::: Source material :::

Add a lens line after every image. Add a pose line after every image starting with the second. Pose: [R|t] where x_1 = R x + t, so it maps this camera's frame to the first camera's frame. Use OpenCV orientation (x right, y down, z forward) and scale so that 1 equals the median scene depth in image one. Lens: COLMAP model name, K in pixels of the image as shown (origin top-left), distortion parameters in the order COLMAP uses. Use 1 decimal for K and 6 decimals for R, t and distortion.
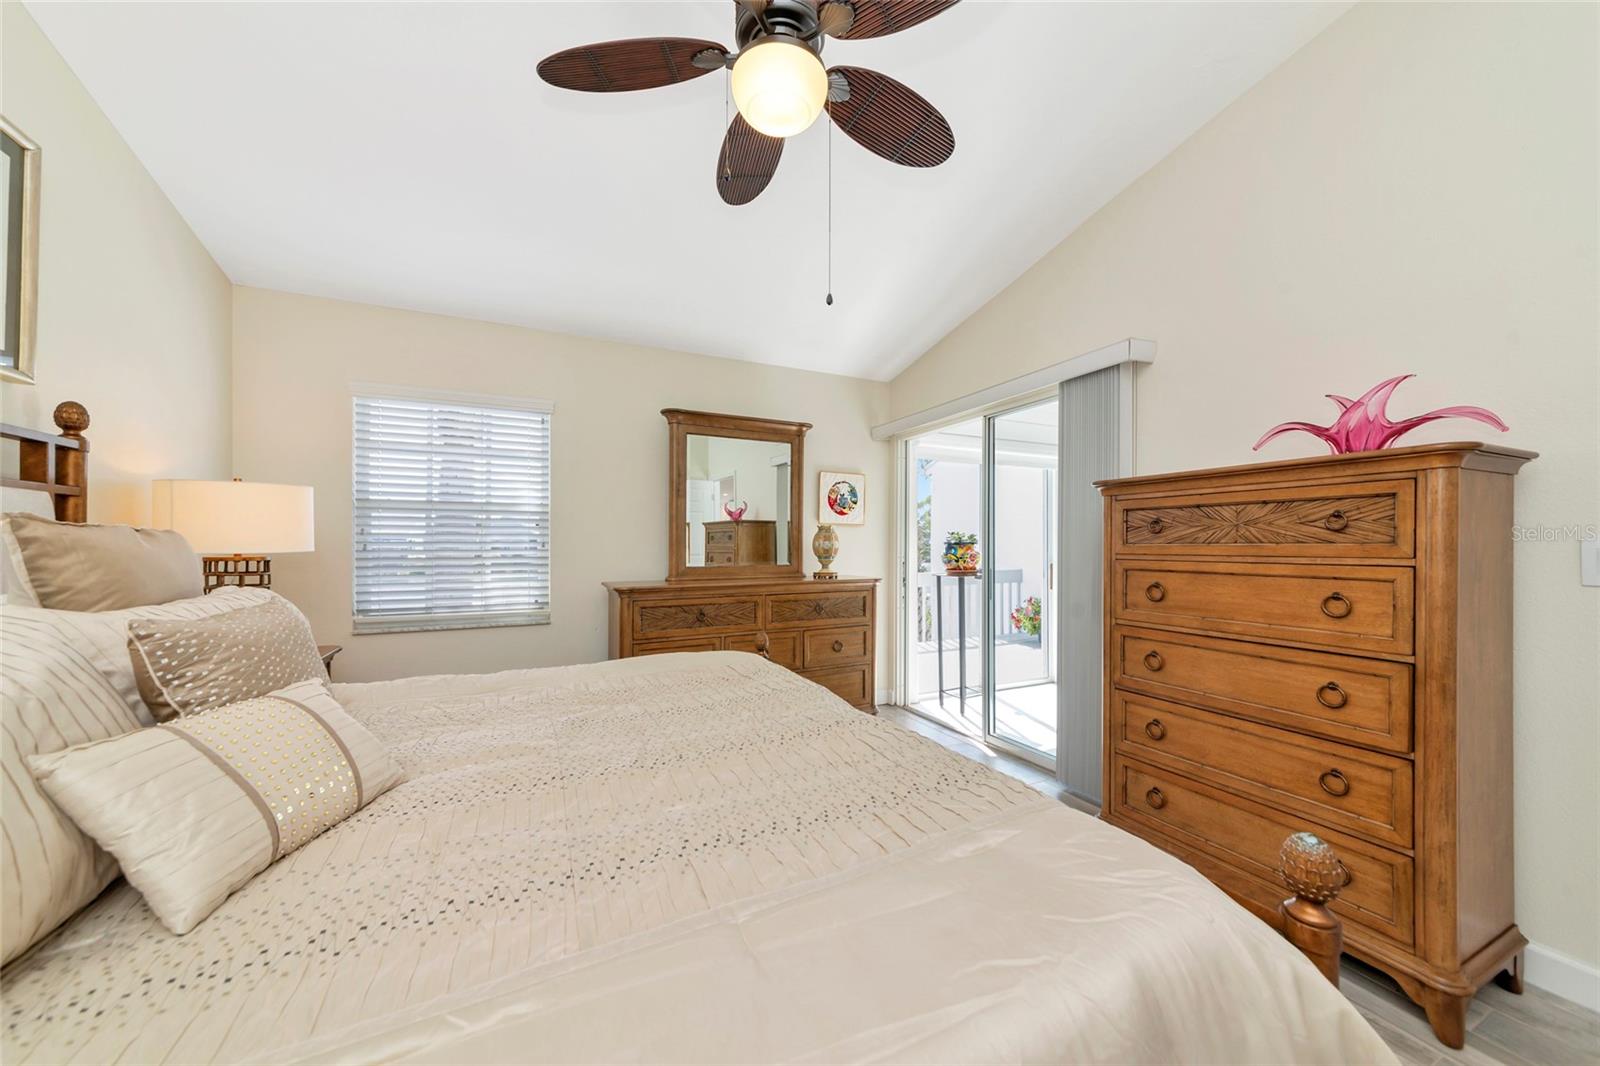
lens RADIAL K [[571.4, 0, 804.8], [0, 571.4, 541.2], [0, 0, 1]] dist [0.002041, 0.000107]
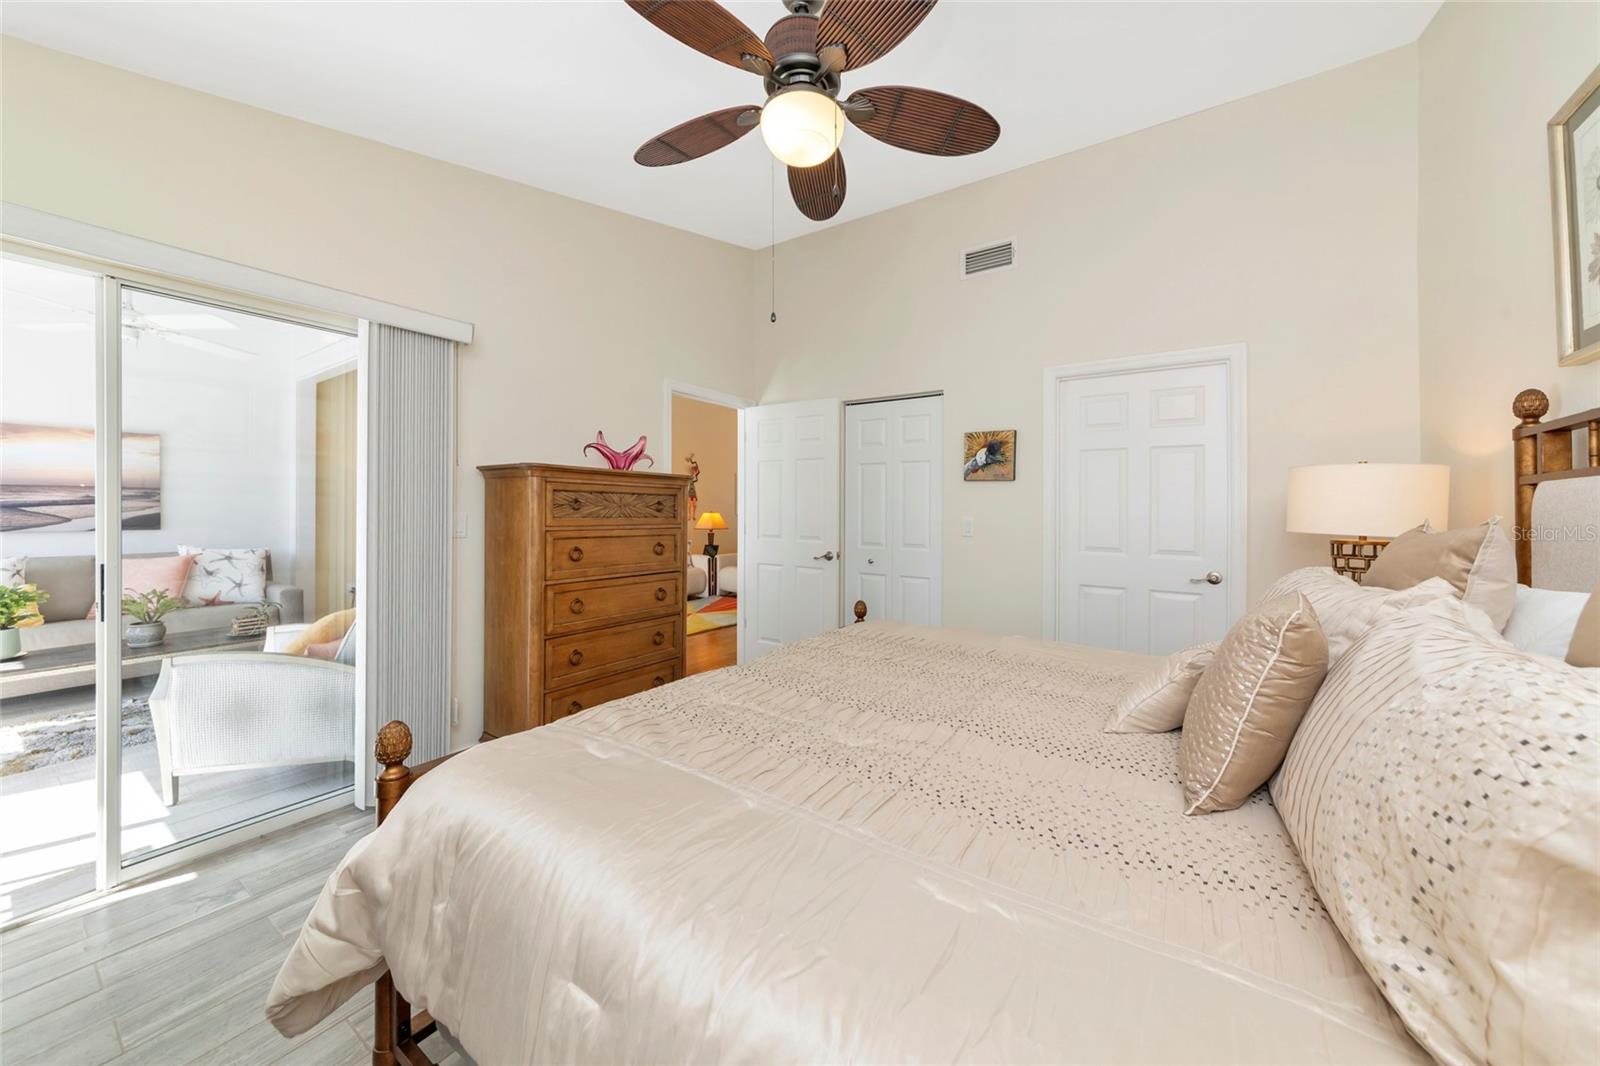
lens RADIAL K [[571.4, 0, 803.6], [0, 571.4, 517.1], [0, 0, 1]] dist [0.002041, 0.000107]
pose [[-0.503177, -0.000679, 0.864183, -0.854551], [-0.004377, 0.999989, -0.001762, 0.002931], [-0.864172, -0.004669, -0.503174, 1.291473]]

:::

- **Exercise aim**
Return the full set of lines above word for word and with no pictures.

- **Response below**
Add a lens line after every image. Add a pose line after every image starting with the second. Pose: [R|t] where x_1 = R x + t, so it maps this camera's frame to the first camera's frame. Use OpenCV orientation (x right, y down, z forward) and scale so that 1 equals the median scene depth in image one. Lens: COLMAP model name, K in pixels of the image as shown (origin top-left), distortion parameters in the order COLMAP uses. Use 1 decimal for K and 6 decimals for R, t and distortion.
lens RADIAL K [[571.4, 0, 804.8], [0, 571.4, 541.2], [0, 0, 1]] dist [0.002041, 0.000107]
lens RADIAL K [[571.4, 0, 803.6], [0, 571.4, 517.1], [0, 0, 1]] dist [0.002041, 0.000107]
pose [[-0.503177, -0.000679, 0.864183, -0.854551], [-0.004377, 0.999989, -0.001762, 0.002931], [-0.864172, -0.004669, -0.503174, 1.291473]]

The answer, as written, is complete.